▶ EXTRACTED TEXT
════════════════

# All Of My Bettas



## hannah16 (Mar 3, 2011)

I thought this would be a fun thread to post in order to show off all my babies! Only one of them I do not have a photo of because she simply will not stay still nor will her color show up. I'll try to pick the best photo though she'll probably show up as a little flash with eyes.

First was Dei Vallie, came from breeder Polukoff. 
He is a Cambodian Marble HM Male.









Second is Pinkster, he is a Walmart betta.
He is a Pink/Purple/Red/Small bit of white VT Male.









Third is Rheya, she is a Petco Rescue and is up for adoption.
She is a Cambodian CT Female.









Fourth is Ms Blue, she is a Petco Rescue and is also up for adoption.
She is a Royal Blue CT Female.









Fifth is Stardust, he is a Walmart betta.
He is a Yellow/Green Metallic? With Marbling? CT Male (Unsure of color)









Sixth is Koi, he is a Petsmart betta.
He is a White Metallic with green Irid ? HM Male (Also Unsure of color)









Seventh is Zippy, he is a Petsmart betta.
He is a Green Metallic with Red fins HM Male









Eighth is Princey, he is a surprise from Alex, he came from Petco.
He is a Multi-Color, Purple, Blue, Green and White EE PK? Male









Ninth is Zeke, he came from breeder Polu.
He is a Blue/White Marble HMPK? Or PK? Can't remember. 









Tenth is Toothless, he came from breeder Polu.
He is a Black Orchid HM.

════════════════

▶ DATA RECORDS
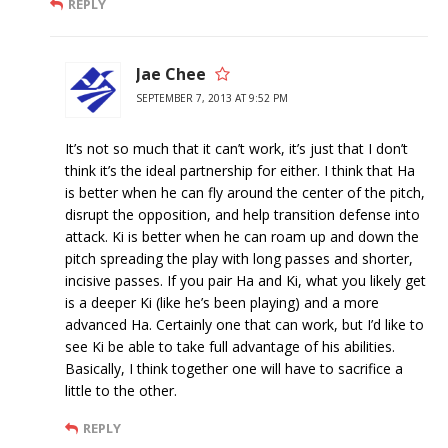
REPLY
Jae Chee
SEPTEMBER 7, 2013 AT 9:52 PM
It’s not so much that it can’t work, it’s just that I don’t
think it’s the ideal partnership for either. I think that Ha
is better when he can fly around the center of the pitch,
disrupt the opposition, and help transition defense into
attack. Ki is better when he can roam up and down the
pitch spreading the play with long passes and shorter,
incisive passes. If you pair Ha and Ki, what you likely get
is a deeper Ki (like he’s been playing) and a more
advanced Ha. Certainly one that can work, but I’d like to
see Ki be able to take full advantage of his abilities.
Basically, I think together one will have to sacrifice a
little to the other.
REPLY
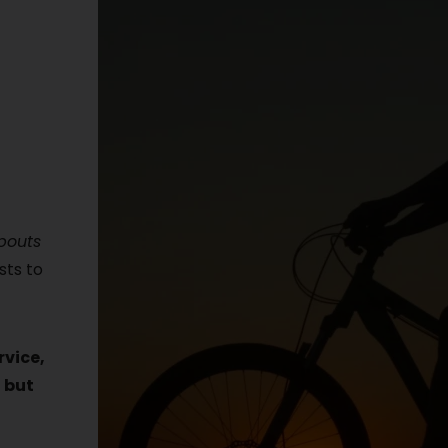
abouts
sts to
rvice,
 but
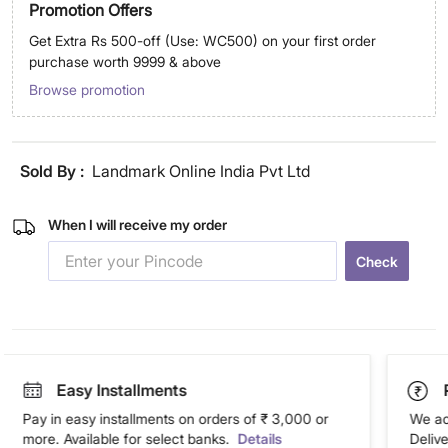
Promotion Offers
Get Extra Rs 500-off (Use: WC500) on your first order
purchase worth 9999 & above
Browse promotion
Sold By :
Landmark Online India Pvt Ltd
When I will receive my order
Check
Easy Installments
Pay in easy installments on orders of ₹ 3,000 or
We ac
more. Available for select banks.
Details
Deliv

════════════════

▶ DIRECTIONS
A. Edit the rows placed after the betta thread so that every "pitch" becomes "field", with everything else unchanged, and leave the pictures out of your answer.
B. Continue the betta thread from the point where it stops.
The rows bear no relation to the betta thread.

▶ RESULTS OF THE EXERCISE
A.
REPLY
Jae Chee
SEPTEMBER 7, 2013 AT 9:52 PM
It’s not so much that it can’t work, it’s just that I don’t
think it’s the ideal partnership for either. I think that Ha
is better when he can fly around the center of the field,
disrupt the opposition, and help transition defense into
attack. Ki is better when he can roam up and down the
field spreading the play with long passes and shorter,
incisive passes. If you pair Ha and Ki, what you likely get
is a deeper Ki (like he’s been playing) and a more
advanced Ha. Certainly one that can work, but I’d like to
see Ki be able to take full advantage of his abilities.
Basically, I think together one will have to sacrifice a
little to the other.
REPLY
abouts
sts to
rvice,
 but
Promotion Offers
Get Extra Rs 500-off (Use: WC500) on your first order
purchase worth 9999 & above
Browse promotion
Sold By :
Landmark Online India Pvt Ltd
When I will receive my order
Check
Easy Installments
Pay in easy installments on orders of ₹ 3,000 or
We ac
more. Available for select banks.
Details
Deliv

B.
* This may not be him in the picture but a sibling.. Though I believe it's him.









Eleventh is Celestial. She is a Walmart Rescue.
Pink shimmer body with pink tail and fins, green at tip of tail. VT Female.

Twelfth is Unnamed. From Petco.
White EE, * Up for adoption! * 









Thirteenth is Unnamed, from Petco.
Unsure of color Double Tail Male









My two CT girls are $3.00 each and my White EE boy I will be asking a fee to ensure a good home. He waited a long time for one. Make an offer on his fee, I'll accept just about anything to get him to a good home. He's happy and healthy for sitting on a shelf for since October.


ALSO: Please excuse my DT's dirty water. Took this picture right after I got home. Secondly, FULL CREDIT to Polu for the photos he took of the three bettas I got from him. =]


----------



## Bsalem05 (Oct 30, 2012)

love the white one!..


----------



## MoonShadow (Feb 29, 2012)

I absolutely ADORE stardust!!


----------



## hannah16 (Mar 3, 2011)

Bsalem05 said:


> love the white one!..


Thanks. I have him up for adoption at $12. If you know anyone or yourself want him, let me know.


----------



## hannah16 (Mar 3, 2011)

MoonShadow said:


> I absolutely ADORE stardust!!


Thank you! He sat on a shelf in Walmart for over a month. The second time I found him in dirty water I bought him. He's so pretty.


----------



## callistra (Jun 29, 2010)

Love your little white one! Good luck finding a home


----------



## hannah16 (Mar 3, 2011)

Thank you :3. I know he'll find a nice home with someone from here.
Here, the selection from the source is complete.